ABOUT THIS EXERCISE: Look through the material below. Return exactly the lines from the one with "example, riding a crowded train for an hour" through the one with "factor. This is the average number of people", both included.

PROVIDED ENTRIES:
__________

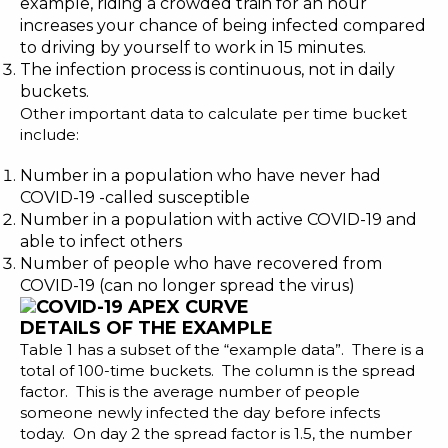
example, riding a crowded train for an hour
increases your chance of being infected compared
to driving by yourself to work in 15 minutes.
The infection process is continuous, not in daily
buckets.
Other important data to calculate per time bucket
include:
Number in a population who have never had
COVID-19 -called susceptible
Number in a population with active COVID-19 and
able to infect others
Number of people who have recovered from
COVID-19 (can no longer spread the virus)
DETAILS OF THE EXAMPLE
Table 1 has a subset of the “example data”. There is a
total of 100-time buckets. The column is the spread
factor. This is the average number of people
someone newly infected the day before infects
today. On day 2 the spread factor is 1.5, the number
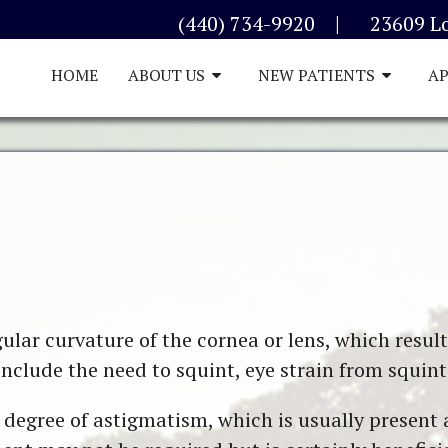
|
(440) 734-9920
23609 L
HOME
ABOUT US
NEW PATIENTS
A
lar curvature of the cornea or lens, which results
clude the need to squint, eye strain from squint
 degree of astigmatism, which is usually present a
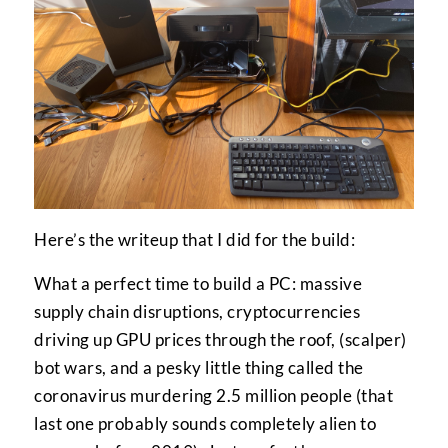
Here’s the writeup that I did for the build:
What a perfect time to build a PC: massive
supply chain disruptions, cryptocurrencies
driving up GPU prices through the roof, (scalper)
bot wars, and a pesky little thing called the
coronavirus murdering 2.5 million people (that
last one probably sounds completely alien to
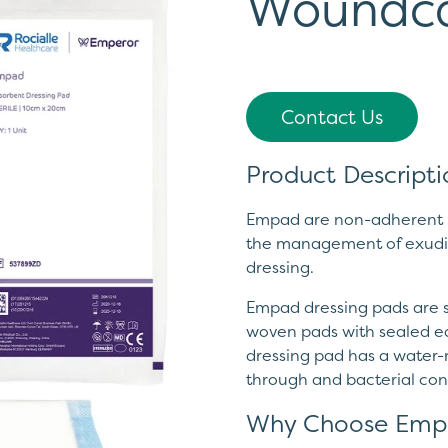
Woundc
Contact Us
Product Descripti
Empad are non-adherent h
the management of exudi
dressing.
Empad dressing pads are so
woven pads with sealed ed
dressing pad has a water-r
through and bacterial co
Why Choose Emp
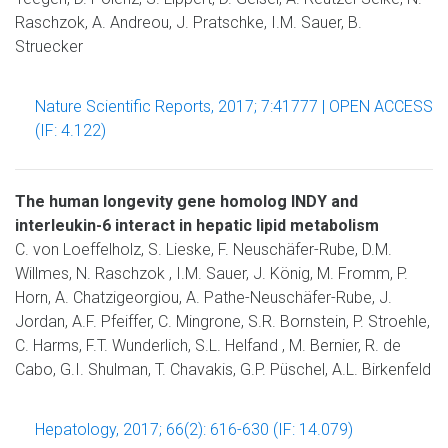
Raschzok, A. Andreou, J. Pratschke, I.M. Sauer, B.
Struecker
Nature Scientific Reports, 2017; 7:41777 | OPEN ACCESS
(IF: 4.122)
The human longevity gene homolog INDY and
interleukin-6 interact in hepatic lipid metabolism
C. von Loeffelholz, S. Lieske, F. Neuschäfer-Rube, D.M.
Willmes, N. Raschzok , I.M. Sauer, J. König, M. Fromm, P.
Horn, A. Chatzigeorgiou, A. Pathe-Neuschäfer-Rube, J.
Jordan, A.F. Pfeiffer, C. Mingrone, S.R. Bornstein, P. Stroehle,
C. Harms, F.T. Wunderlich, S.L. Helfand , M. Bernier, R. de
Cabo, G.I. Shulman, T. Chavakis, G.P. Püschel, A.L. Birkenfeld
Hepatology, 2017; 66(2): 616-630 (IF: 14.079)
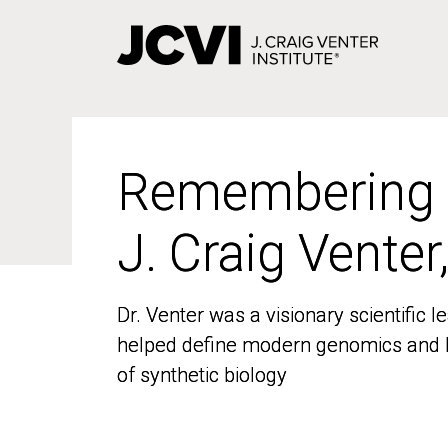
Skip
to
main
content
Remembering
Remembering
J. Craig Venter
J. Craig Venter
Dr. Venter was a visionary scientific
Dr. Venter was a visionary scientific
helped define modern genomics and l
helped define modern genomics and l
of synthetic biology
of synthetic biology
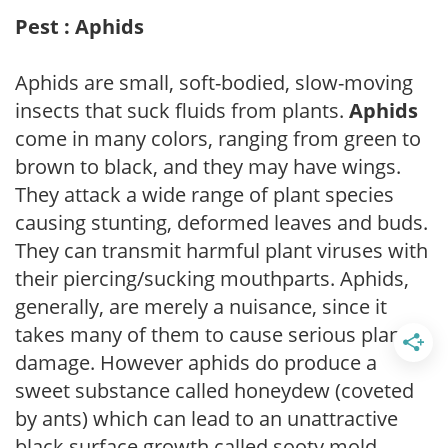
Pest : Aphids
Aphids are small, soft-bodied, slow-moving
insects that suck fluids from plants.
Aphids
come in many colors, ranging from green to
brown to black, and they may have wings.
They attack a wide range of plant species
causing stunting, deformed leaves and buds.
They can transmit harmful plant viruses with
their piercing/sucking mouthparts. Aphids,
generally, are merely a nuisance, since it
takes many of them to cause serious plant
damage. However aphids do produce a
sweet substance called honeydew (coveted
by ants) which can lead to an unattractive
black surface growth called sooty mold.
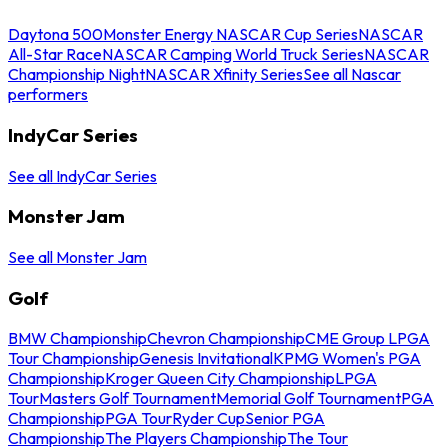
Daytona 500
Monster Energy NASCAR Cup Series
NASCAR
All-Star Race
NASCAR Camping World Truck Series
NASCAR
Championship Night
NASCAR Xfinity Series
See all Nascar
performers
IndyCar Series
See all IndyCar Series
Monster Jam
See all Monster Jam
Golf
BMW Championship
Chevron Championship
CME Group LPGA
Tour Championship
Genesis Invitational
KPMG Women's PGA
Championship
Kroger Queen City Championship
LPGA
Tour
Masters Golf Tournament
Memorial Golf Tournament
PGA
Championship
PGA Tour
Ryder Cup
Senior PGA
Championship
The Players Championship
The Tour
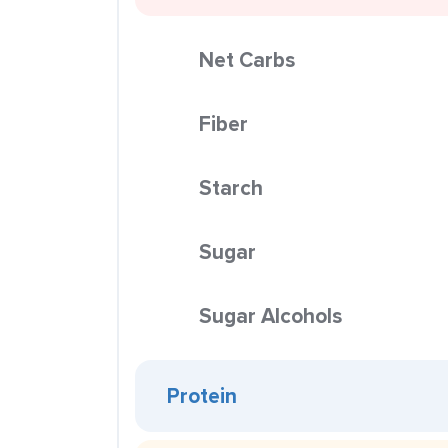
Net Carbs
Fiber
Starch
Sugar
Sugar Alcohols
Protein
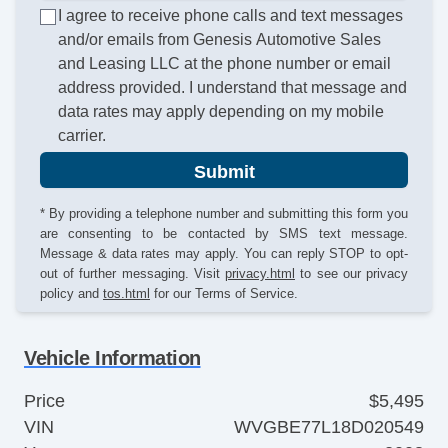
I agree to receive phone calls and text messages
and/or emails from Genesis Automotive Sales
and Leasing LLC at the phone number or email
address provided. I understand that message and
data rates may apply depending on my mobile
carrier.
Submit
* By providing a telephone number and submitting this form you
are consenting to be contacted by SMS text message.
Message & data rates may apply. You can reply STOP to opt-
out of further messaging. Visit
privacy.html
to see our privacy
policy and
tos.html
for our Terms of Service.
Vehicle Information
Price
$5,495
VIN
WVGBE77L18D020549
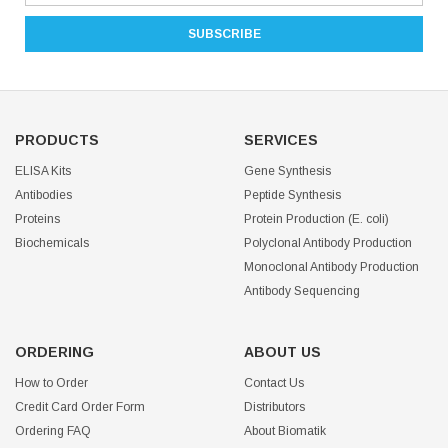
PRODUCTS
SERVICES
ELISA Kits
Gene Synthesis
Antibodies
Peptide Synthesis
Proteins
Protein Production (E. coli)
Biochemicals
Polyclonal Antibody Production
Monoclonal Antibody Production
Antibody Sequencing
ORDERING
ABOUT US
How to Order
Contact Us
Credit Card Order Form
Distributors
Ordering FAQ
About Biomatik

__________

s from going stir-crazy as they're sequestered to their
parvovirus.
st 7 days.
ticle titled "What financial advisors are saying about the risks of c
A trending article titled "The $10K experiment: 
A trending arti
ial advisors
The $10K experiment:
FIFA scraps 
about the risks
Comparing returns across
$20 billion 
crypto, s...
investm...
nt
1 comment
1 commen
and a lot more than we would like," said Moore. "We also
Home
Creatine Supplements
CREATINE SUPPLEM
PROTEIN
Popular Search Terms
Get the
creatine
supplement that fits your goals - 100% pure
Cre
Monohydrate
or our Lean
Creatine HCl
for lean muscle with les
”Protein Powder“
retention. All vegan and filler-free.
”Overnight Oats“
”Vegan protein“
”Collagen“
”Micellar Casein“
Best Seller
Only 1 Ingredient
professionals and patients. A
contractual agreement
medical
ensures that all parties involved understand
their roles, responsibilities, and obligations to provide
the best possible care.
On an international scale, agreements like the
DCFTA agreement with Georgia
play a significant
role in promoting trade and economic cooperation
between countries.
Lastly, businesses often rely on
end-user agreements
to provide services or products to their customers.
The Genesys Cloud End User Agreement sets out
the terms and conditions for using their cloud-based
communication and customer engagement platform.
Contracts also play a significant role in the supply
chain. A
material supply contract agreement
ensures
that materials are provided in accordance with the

__________

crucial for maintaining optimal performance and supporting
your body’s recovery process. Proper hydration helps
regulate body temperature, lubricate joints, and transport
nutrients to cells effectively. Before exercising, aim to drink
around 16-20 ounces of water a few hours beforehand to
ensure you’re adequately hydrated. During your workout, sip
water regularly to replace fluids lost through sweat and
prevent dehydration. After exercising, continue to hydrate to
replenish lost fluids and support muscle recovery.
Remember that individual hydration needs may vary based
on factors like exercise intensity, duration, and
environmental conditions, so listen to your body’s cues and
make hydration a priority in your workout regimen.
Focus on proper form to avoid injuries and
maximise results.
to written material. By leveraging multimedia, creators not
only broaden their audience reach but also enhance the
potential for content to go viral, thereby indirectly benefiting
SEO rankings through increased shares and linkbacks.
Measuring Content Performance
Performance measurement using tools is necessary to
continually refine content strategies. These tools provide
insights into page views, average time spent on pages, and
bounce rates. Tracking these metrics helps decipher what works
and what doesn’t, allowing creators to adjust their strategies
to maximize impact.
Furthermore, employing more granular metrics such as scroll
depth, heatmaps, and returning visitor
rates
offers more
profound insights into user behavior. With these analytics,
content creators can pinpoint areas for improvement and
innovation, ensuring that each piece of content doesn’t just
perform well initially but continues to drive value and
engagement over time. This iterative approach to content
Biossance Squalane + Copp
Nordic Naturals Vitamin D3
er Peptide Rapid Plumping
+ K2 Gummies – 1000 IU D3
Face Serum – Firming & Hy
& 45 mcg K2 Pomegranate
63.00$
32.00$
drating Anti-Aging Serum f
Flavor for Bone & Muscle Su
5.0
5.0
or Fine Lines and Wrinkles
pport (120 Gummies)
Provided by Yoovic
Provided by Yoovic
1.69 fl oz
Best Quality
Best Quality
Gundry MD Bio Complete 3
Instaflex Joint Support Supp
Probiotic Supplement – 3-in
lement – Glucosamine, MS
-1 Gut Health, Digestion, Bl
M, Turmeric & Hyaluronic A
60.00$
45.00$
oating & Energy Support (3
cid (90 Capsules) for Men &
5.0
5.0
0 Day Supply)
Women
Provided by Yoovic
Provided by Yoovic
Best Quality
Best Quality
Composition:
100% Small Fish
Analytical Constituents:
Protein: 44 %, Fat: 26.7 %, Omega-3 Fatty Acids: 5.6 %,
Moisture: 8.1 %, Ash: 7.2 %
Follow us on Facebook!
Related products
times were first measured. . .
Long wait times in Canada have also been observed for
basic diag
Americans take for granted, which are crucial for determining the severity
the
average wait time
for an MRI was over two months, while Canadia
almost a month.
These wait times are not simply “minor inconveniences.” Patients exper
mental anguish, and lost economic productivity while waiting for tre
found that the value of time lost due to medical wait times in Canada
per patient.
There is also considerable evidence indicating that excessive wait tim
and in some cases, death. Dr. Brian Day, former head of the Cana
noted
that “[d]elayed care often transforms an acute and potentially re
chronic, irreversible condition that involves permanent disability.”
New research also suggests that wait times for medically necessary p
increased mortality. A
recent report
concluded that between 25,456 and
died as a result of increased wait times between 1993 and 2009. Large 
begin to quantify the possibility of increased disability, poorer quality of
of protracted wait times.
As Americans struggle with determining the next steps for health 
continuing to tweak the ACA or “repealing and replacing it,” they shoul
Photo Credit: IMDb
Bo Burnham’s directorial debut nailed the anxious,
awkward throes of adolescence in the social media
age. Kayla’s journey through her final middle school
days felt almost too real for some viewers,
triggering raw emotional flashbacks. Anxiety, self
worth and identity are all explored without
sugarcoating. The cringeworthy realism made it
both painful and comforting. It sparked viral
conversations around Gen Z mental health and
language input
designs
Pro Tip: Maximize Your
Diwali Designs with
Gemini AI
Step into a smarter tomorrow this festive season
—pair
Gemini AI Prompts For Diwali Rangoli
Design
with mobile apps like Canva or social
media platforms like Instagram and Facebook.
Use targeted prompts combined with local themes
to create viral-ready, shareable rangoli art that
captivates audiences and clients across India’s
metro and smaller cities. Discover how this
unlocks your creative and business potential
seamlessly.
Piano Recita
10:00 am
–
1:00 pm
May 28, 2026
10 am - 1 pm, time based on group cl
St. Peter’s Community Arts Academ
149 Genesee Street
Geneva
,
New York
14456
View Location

__________

SOLVED PROBLEM:
example, riding a crowded train for an hour
increases your chance of being infected compared
to driving by yourself to work in 15 minutes.
The infection process is continuous, not in daily
buckets.
Other important data to calculate per time bucket
include:
Number in a population who have never had
COVID-19 -called susceptible
Number in a population with active COVID-19 and
able to infect others
Number of people who have recovered from
COVID-19 (can no longer spread the virus)
DETAILS OF THE EXAMPLE
Table 1 has a subset of the “example data”. There is a
total of 100-time buckets. The column is the spread
factor. This is the average number of people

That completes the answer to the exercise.